[Opening The input section]

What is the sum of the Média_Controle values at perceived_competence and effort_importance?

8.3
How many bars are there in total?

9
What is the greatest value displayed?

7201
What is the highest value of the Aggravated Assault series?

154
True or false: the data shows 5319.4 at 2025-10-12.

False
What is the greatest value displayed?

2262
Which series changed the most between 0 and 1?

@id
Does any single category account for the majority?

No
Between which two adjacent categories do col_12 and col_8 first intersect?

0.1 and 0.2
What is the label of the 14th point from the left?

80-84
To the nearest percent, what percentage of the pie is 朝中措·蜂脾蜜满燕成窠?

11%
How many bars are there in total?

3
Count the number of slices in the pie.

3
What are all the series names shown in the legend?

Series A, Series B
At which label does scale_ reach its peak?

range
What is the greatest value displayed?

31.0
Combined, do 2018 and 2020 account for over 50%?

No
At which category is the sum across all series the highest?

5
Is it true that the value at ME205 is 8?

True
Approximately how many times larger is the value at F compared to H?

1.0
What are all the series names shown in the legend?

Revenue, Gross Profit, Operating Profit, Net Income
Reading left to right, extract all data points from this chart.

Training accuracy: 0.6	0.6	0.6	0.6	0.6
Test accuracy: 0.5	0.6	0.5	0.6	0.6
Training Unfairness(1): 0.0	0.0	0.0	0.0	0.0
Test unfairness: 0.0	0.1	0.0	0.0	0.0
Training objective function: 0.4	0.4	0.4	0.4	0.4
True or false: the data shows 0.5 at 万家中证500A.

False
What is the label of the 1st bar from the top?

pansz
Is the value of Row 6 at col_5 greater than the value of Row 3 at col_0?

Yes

[Closing The input section]

What you have to do
Give every one of the records above again, swapping the word "greatest" for "largest" wherever it appears and changing nothing else.

Expected answer
What is the sum of the Média_Controle values at perceived_competence and effort_importance?

8.3
How many bars are there in total?

9
What is the largest value displayed?

7201
What is the highest value of the Aggravated Assault series?

154
True or false: the data shows 5319.4 at 2025-10-12.

False
What is the largest value displayed?

2262
Which series changed the most between 0 and 1?

@id
Does any single category account for the majority?

No
Between which two adjacent categories do col_12 and col_8 first intersect?

0.1 and 0.2
What is the label of the 14th point from the left?

80-84
To the nearest percent, what percentage of the pie is 朝中措·蜂脾蜜满燕成窠?

11%
How many bars are there in total?

3
Count the number of slices in the pie.

3
What are all the series names shown in the legend?

Series A, Series B
At which label does scale_ reach its peak?

range
What is the largest value displayed?

31.0
Combined, do 2018 and 2020 account for over 50%?

No
At which category is the sum across all series the highest?

5
Is it true that the value at ME205 is 8?

True
Approximately how many times larger is the value at F compared to H?

1.0
What are all the series names shown in the legend?

Revenue, Gross Profit, Operating Profit, Net Income
Reading left to right, extract all data points from this chart.

Training accuracy: 0.6	0.6	0.6	0.6	0.6
Test accuracy: 0.5	0.6	0.5	0.6	0.6
Training Unfairness(1): 0.0	0.0	0.0	0.0	0.0
Test unfairness: 0.0	0.1	0.0	0.0	0.0
Training objective function: 0.4	0.4	0.4	0.4	0.4
True or false: the data shows 0.5 at 万家中证500A.

False
What is the label of the 1st bar from the top?

pansz
Is the value of Row 6 at col_5 greater than the value of Row 3 at col_0?

Yes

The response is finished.